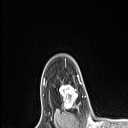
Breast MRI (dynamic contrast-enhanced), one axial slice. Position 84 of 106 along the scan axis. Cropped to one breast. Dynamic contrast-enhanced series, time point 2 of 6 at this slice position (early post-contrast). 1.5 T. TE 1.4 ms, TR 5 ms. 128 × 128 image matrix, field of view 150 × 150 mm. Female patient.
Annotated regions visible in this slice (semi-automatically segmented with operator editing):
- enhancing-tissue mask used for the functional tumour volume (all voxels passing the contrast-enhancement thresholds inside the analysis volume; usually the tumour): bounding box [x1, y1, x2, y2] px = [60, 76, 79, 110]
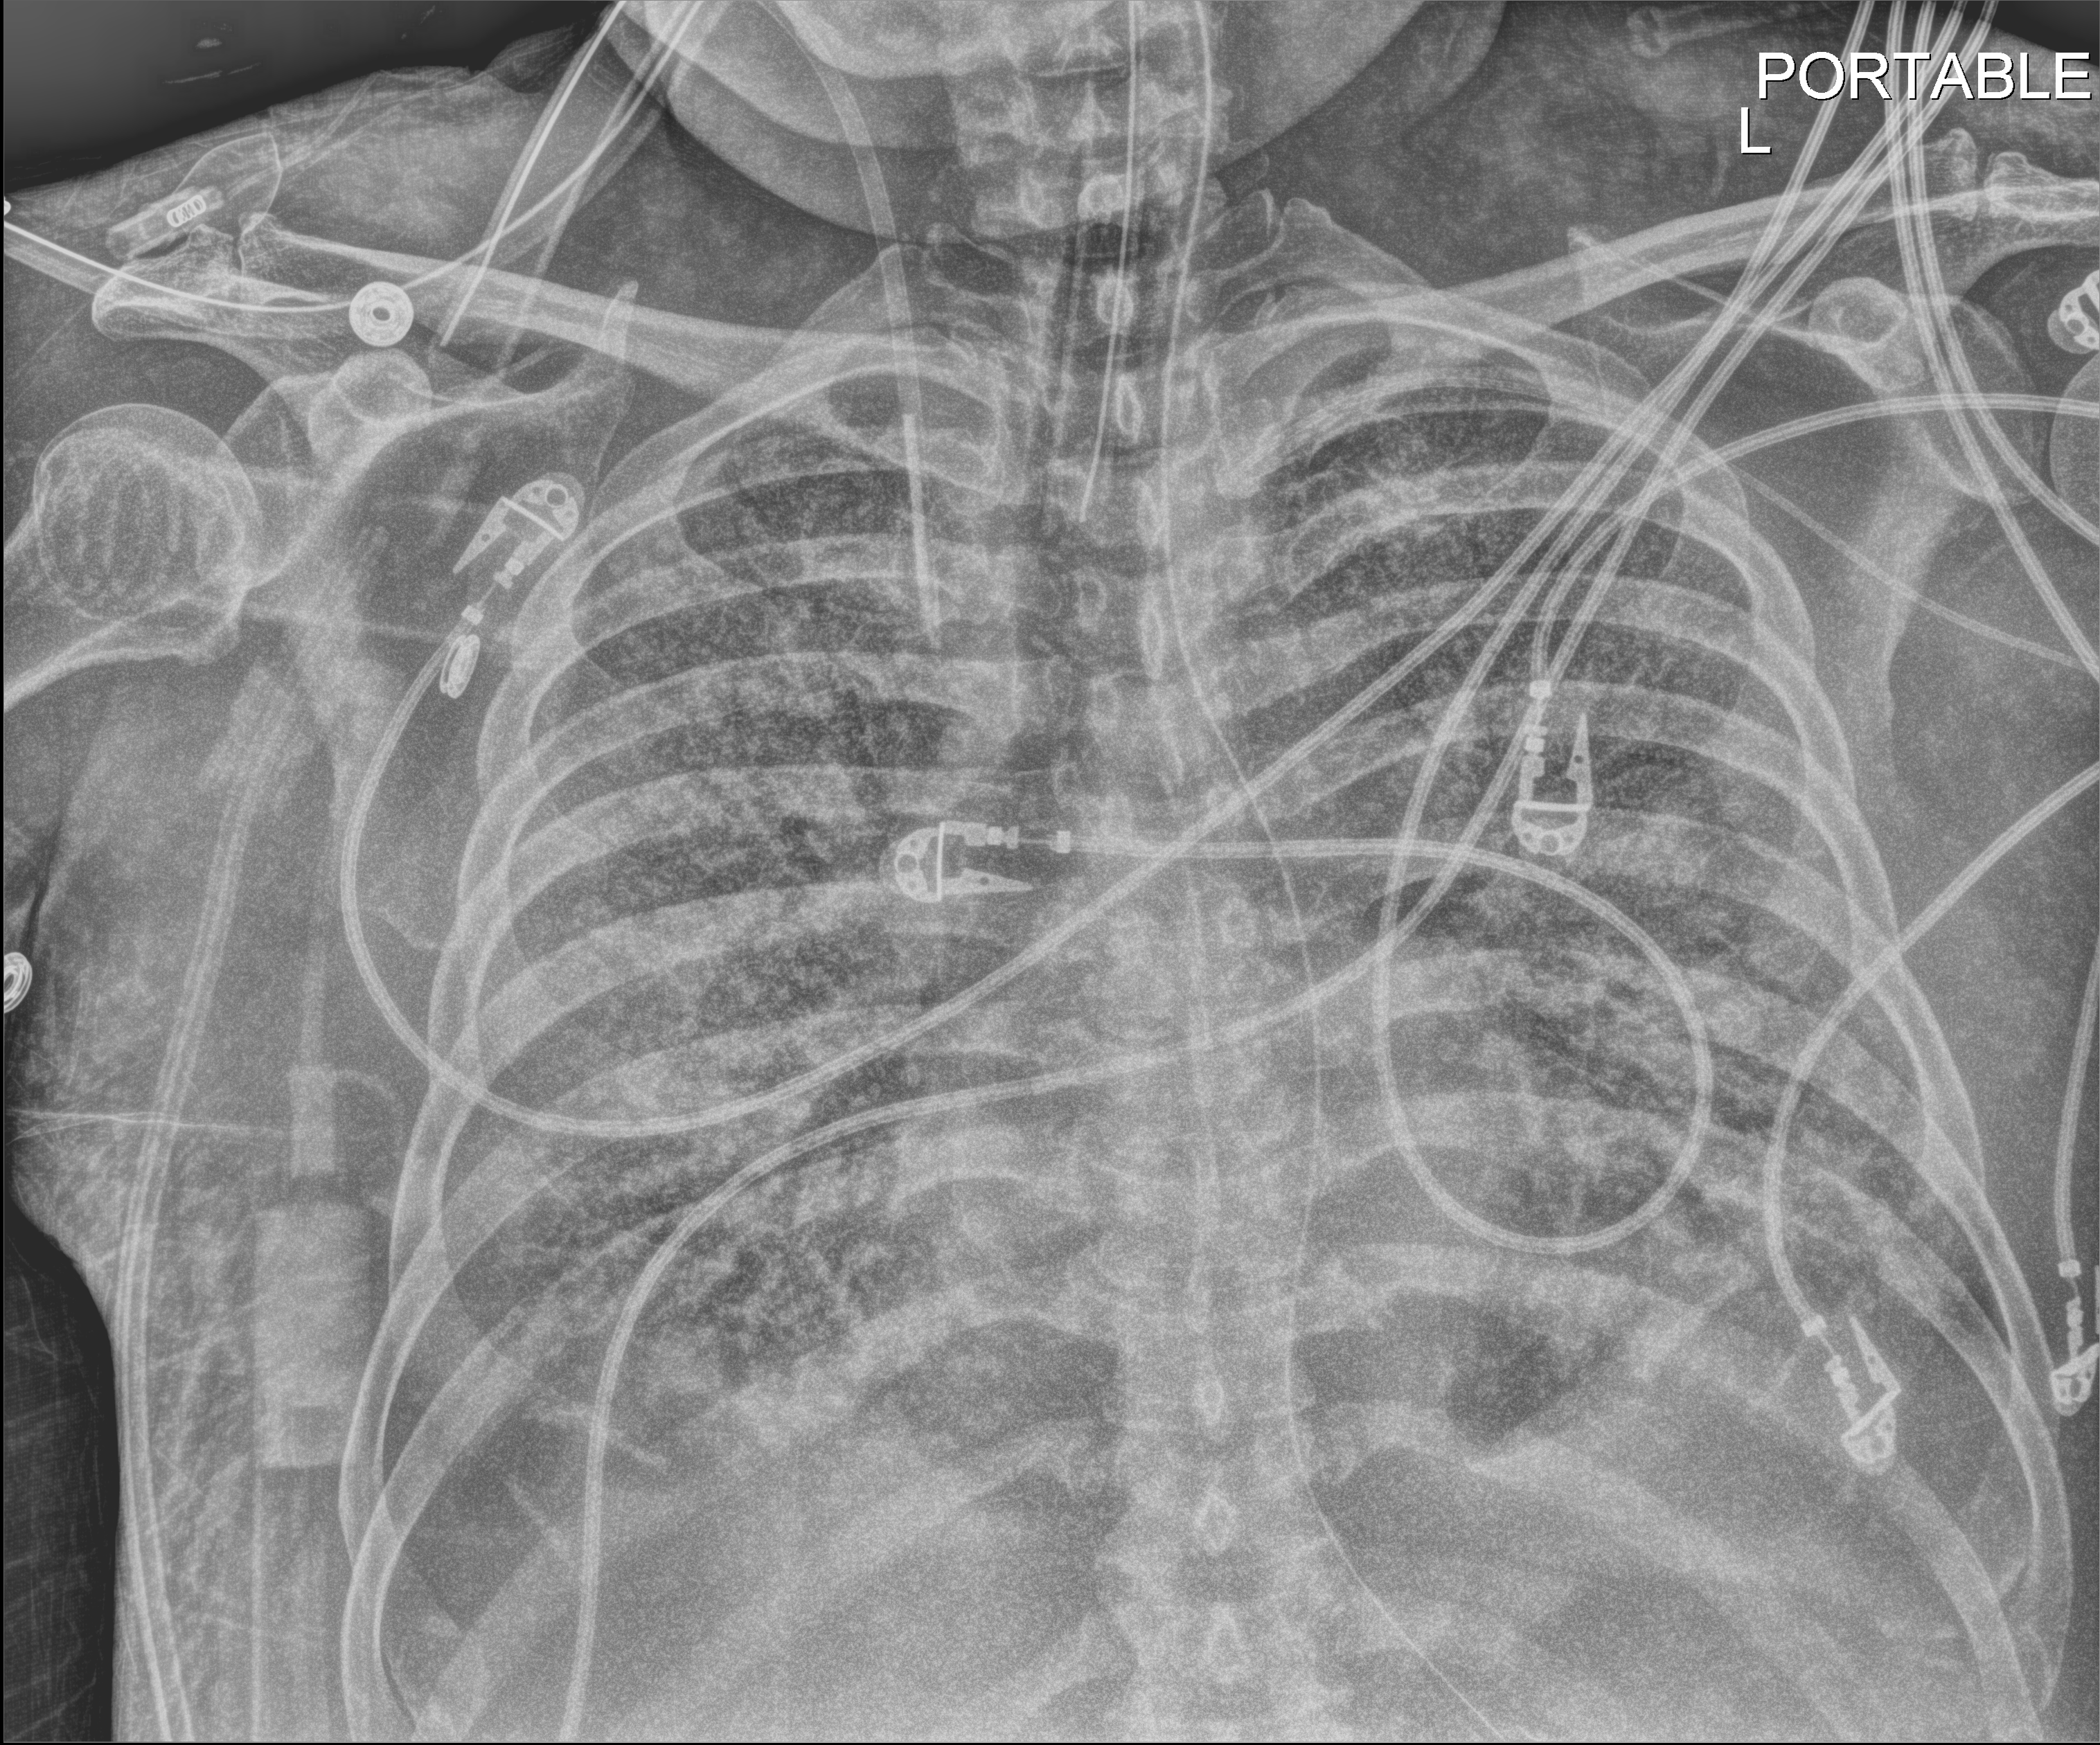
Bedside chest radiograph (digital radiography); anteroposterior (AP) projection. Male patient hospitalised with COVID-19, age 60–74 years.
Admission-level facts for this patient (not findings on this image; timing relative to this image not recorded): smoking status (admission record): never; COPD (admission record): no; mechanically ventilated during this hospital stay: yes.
==
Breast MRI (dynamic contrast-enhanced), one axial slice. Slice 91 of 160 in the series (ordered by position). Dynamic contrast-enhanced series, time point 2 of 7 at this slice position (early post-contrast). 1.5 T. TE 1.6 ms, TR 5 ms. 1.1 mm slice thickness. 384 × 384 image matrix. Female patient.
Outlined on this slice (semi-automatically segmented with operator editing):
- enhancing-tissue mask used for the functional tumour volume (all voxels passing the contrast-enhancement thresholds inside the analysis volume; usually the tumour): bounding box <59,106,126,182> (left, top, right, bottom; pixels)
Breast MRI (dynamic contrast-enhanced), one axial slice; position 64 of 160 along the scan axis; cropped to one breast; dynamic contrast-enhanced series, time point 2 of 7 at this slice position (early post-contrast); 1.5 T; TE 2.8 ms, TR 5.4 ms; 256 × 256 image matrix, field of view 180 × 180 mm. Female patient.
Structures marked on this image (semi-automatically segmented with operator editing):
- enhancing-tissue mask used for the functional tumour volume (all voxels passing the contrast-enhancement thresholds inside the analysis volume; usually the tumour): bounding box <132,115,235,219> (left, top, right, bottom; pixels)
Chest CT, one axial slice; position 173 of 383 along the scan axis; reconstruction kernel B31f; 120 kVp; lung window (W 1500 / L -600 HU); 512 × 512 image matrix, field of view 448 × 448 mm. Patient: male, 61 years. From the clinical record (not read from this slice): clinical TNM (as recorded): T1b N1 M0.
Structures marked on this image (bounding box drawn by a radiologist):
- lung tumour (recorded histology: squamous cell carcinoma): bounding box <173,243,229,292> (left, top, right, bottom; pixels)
---
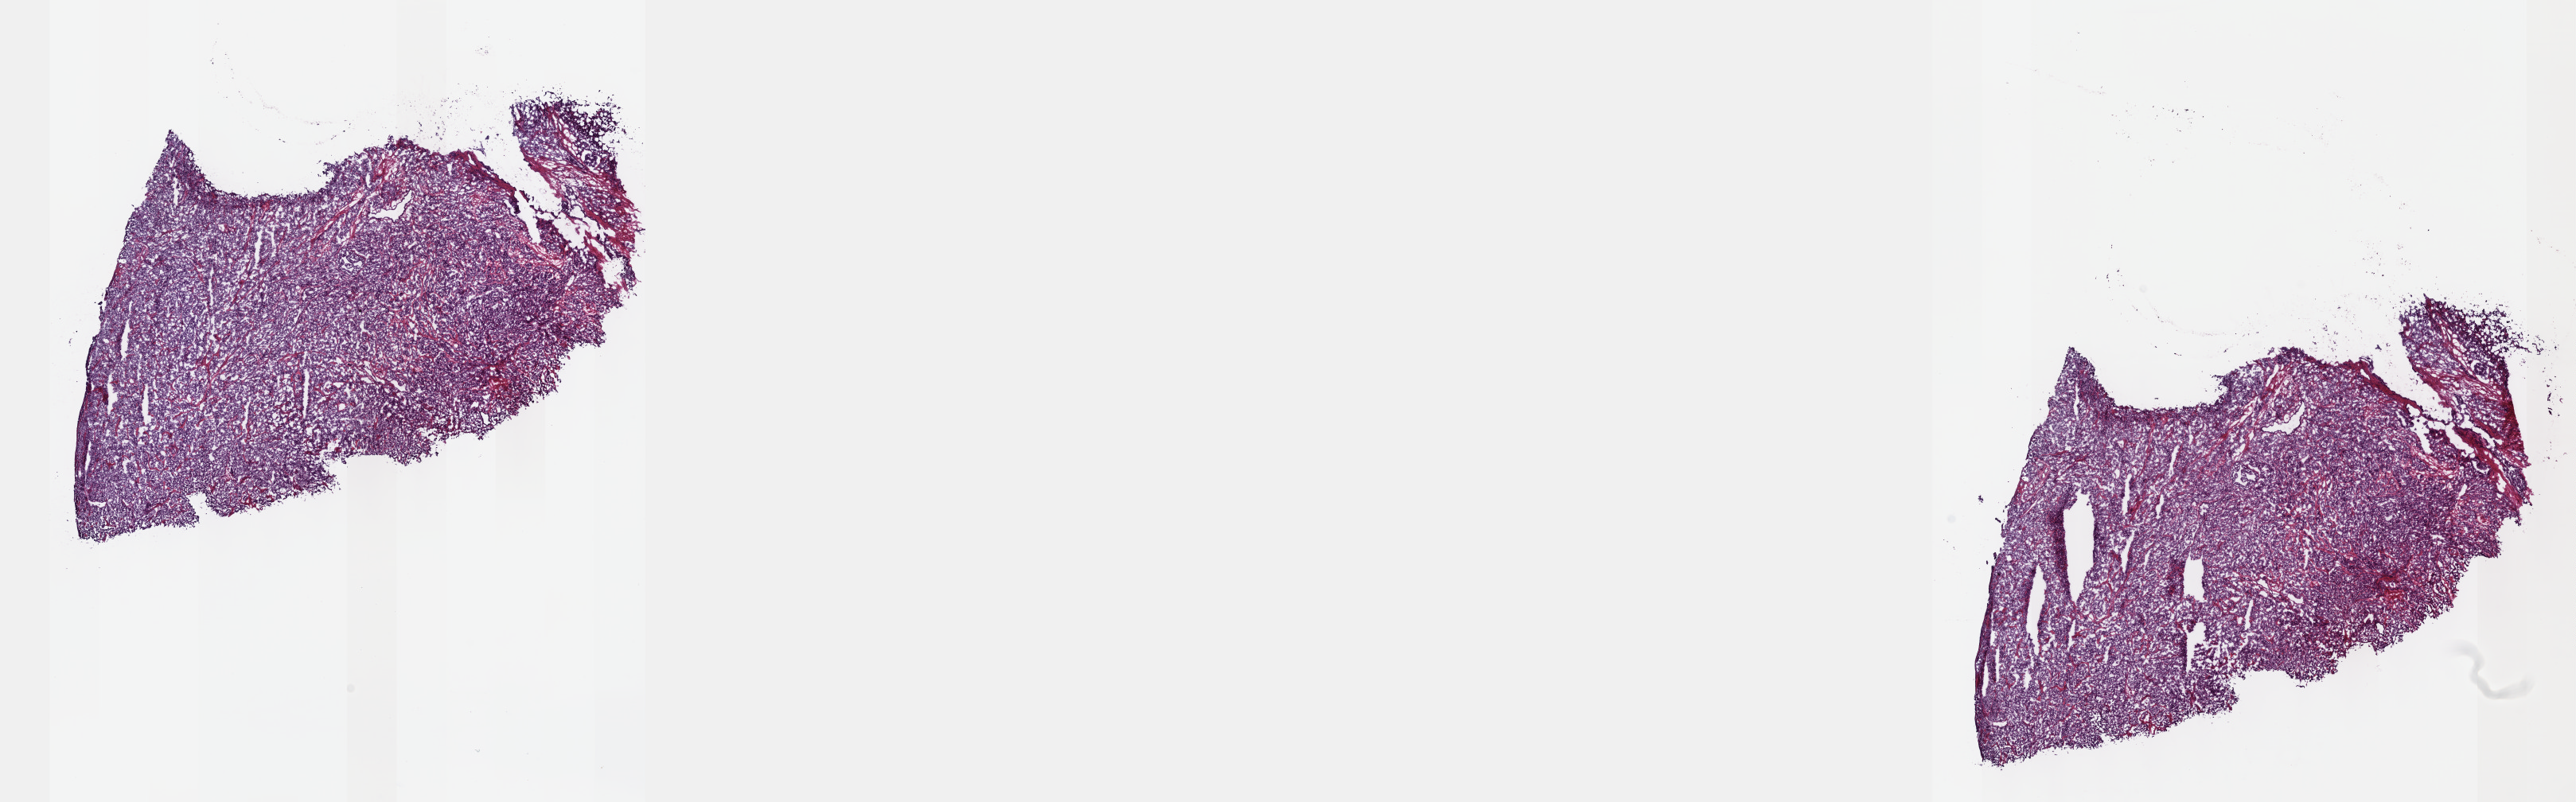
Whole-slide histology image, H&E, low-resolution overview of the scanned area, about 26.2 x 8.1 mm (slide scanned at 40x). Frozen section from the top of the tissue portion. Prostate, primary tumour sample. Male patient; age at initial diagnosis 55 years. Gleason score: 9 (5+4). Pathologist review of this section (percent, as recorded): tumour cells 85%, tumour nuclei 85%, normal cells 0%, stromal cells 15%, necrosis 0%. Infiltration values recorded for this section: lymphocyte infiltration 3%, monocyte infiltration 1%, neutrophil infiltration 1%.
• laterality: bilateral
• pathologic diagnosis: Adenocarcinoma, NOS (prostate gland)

Exercise. Of the lines above, retype only those from the line containing "Structures marked on this image (semi-automatically" through the line containing "- lung tumour", including both, exactly.

Task output.
Structures marked on this image (semi-automatically segmented with operator editing):
- enhancing-tissue mask used for the functional tumour volume (all voxels passing the contrast-enhancement thresholds inside the analysis volume; usually the tumour): bounding box <132,115,235,219> (left, top, right, bottom; pixels)
Chest CT, one axial slice; position 173 of 383 along the scan axis; reconstruction kernel B31f; 120 kVp; lung window (W 1500 / L -600 HU); 512 × 512 image matrix, field of view 448 × 448 mm. Patient: male, 61 years. From the clinical record (not read from this slice): clinical TNM (as recorded): T1b N1 M0.
Structures marked on this image (bounding box drawn by a radiologist):
- lung tumour (recorded histology: squamous cell carcinoma): bounding box <173,243,229,292> (left, top, right, bottom; pixels)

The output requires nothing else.